Direction 1 |
Please return the passage of the obituary between "Margaret was born" and "for young women.", inclusive.
Direction 2 |
According to the obituary, in what year did Margaret's family settle in College Park, Georgia?
Direction 3 |
Extend the obituary of Margaret Louise Caruthers Ruppersburg, picking up after its final sentence.

Passage |
Friday, February 22, 2019

Margaret Louise Caruthers Ruppersburg


Margaret Louise Caruthers Ruppersburg died on February 22, 2019, at the age of 91. Most recently she resided at St. Anne’s Terrace, Atlanta, where she had lived for nine years.  For much of her life she lived in College Park, Georgia, where she raised her six children: Hugh Michael Ruppersburg of Athens (Tricia), Margaret Anne Watkins (Joe) of Sandy Springs, Karen Lynn Keenum (Ty) of Sandy Springs, Nan Renee Hudson (Tom) of Black Mountain, NC, Luke Caruthers Ruppersburg of Sugar Hill, and Elizabeth Finley King (Bill) of Elkins, WV. She had fifteen grandchildren: Bill Watkins, Michael Ruppersburg (Sarah), Emily Hudson (Bryan Quintana), Chris Keenum (Ann), Claire Watkins (Adam Dwyer), Margaret Hudson, Charles Ruppersburg (Chelsey), Patrick Keenum (Caroline), Andy Watkins (Amanda), Camille Hudson (Bryan Simmons), Max Ruppersburg, Elizabeth King, Luke Ruppersburg, Jr., Walter King, and Julia Ruppersburg.  She had seven great grandchildren. During her last days, she called her children and grandchildren “my crowning glory.”
Margaret was born on July 2, 1927, in Beaumont, Texas.  She was the only child of Luther Lawrence Caruthers (a crop duster and later a pilot for Delta Airlines) and Gussie Maxwell Caruthers (a schoolteacher and mother). As the daughter of a pilot who dusted crops across the southeast, Margaret moved often during her childhood.  She remembered attending thirteen different schools in one year. In 1939, her family settled in College Park, Georgia.  At the age of 12 she attended the premier of Gone with the Wind and wrote a short article about it for a local newspaper. She played the accordion and once a week rode the bus from College Park to Atlanta to play with a large accordion choir for young women.
During World War II Margaret volunteered for the Red Cross. She attended Richardson High School and then College Park High School, where she graduated first in her class in 1944. She went on to study journalism at the University of Georgia, graduating in 1948.  At UGA she belonged to Pi Phi sorority and served a year as president. She was inducted into Mortar Board, Pi Kappa Phi, and Alpha Lambda Delta honor societies and was a staff member for the college yearbook, newspaper, and magazine. After graduation she worked several years for Davison’s department store in Atlanta and edited the company newspaper.  The Magnolia Tea Room at Rich’s was one of her favorite places.

Stored data |

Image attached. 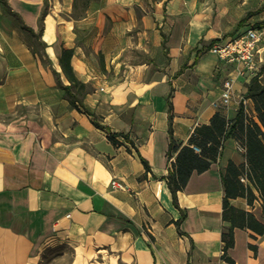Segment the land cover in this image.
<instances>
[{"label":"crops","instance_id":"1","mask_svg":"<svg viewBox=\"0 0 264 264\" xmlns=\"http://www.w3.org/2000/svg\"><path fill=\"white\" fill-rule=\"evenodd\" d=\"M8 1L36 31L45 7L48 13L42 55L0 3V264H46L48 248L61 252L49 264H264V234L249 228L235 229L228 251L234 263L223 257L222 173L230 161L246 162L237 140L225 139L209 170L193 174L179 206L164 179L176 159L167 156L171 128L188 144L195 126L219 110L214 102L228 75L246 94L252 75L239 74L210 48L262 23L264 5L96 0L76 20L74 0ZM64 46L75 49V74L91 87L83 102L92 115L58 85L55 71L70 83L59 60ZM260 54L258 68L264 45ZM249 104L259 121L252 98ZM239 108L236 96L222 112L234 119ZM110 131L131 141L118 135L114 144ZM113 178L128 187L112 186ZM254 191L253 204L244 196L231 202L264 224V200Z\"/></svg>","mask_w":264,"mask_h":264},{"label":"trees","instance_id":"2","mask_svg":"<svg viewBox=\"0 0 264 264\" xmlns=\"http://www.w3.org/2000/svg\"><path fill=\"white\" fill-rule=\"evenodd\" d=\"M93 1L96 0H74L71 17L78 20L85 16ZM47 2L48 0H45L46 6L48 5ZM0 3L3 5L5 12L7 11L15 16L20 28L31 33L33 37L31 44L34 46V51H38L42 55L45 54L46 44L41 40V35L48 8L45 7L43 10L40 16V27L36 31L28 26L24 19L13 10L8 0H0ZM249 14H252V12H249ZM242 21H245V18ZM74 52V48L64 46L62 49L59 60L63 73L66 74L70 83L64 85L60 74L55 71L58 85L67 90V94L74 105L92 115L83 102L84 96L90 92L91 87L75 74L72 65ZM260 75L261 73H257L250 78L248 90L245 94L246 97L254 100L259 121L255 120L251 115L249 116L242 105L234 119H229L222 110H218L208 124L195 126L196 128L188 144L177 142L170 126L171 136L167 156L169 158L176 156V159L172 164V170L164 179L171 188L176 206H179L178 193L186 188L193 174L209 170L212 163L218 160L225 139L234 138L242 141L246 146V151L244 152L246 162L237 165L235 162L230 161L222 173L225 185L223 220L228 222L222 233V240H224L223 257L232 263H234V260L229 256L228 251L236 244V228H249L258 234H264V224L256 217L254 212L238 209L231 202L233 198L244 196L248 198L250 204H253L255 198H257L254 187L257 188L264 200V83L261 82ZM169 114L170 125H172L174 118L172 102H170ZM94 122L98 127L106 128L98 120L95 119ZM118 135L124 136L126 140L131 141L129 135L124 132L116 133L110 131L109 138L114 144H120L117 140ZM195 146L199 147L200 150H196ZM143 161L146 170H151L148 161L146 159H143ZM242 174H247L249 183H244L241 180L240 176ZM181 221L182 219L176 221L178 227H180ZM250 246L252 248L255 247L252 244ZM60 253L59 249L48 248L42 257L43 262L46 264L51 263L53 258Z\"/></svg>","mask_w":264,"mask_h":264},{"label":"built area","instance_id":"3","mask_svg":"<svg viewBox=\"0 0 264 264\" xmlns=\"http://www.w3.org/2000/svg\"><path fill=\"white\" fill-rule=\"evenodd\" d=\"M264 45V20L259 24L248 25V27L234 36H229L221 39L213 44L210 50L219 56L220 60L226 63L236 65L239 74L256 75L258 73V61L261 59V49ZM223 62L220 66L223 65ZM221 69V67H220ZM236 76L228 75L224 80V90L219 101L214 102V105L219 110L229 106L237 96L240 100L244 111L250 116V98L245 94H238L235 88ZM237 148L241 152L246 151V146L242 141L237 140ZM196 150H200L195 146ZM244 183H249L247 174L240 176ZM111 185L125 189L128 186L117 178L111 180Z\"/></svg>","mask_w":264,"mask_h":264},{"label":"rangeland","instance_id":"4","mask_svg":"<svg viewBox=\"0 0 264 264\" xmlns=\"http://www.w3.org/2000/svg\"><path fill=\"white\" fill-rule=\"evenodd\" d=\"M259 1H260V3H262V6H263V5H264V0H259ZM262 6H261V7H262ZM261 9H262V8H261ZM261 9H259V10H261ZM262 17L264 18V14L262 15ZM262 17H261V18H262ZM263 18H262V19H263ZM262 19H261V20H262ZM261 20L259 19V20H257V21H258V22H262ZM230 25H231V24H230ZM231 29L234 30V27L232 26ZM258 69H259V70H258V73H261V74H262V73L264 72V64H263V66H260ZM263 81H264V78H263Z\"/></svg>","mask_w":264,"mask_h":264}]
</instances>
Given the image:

Task answer 1 |
Margaret was born on July 2, 1927, in Beaumont, Texas.  She was the only child of Luther Lawrence Caruthers (a crop duster and later a pilot for Delta Airlines) and Gussie Maxwell Caruthers (a schoolteacher and mother). As the daughter of a pilot who dusted crops across the southeast, Margaret moved often during her childhood.  She remembered attending thirteen different schools in one year. In 1939, her family settled in College Park, Georgia.  At the age of 12 she attended the premier of Gone with the Wind and wrote a short article about it for a local newspaper. She played the accordion and once a week rode the bus from College Park to Atlanta to play with a large accordion choir for young women.

Task answer 2 |
1939

Task answer 3 |
In 1949 Margaret married Hugh Ruppersburg of College Park.  Her good friend Lucille, Hugh’s sister, had introduced them.  Children began arriving in 1950.  The marriage ended in 1976.  Margaret raised her six children on a tight budget, but she made sure they could pursue their interests.  She saw that they had music lessons, played sports, took ballet lessons.  She took them to the local library often and encouraged their reading. She attended any event in which they had a part.  She welcomed their friends into the house and gave them a place to sleep if they needed it.  She befriended neighborhood children. She was president of the PTA and often a room mother. She was good at tolerating, overlooking, and forgiving the various foibles of her offspring. She especially stressed education: all of her children graduated from college. Long after they had grown up and left home, she continued supporting and encouraging them. Later in their lives, they did their best to thank her. 
Margaret had a warm sense of humor and was a model of courtesy and grace.  She loved playing bridge with her friends. She enjoyed reading, socializing, baking, and following the news. She was a lifelong Democrat but generally kept her politics to herself, except among her children. For most of her adult life she attended First Methodist Church of College Park, where she taught Sunday School and kept the nursery. For several years she was a substitute teacher at Woodward Academy, where she also volunteered her time.  After her father’s death in 1967, she managed his four greenhouses and grew orchids which she sold to local florists. She kept books for her husband’s business and then for her son Luke when he took it over. She sewed clothes, knitted sweaters and stockings, and smocked dresses for her grandchildren.  She was a serious fan of crossword puzzles and Jeopardy.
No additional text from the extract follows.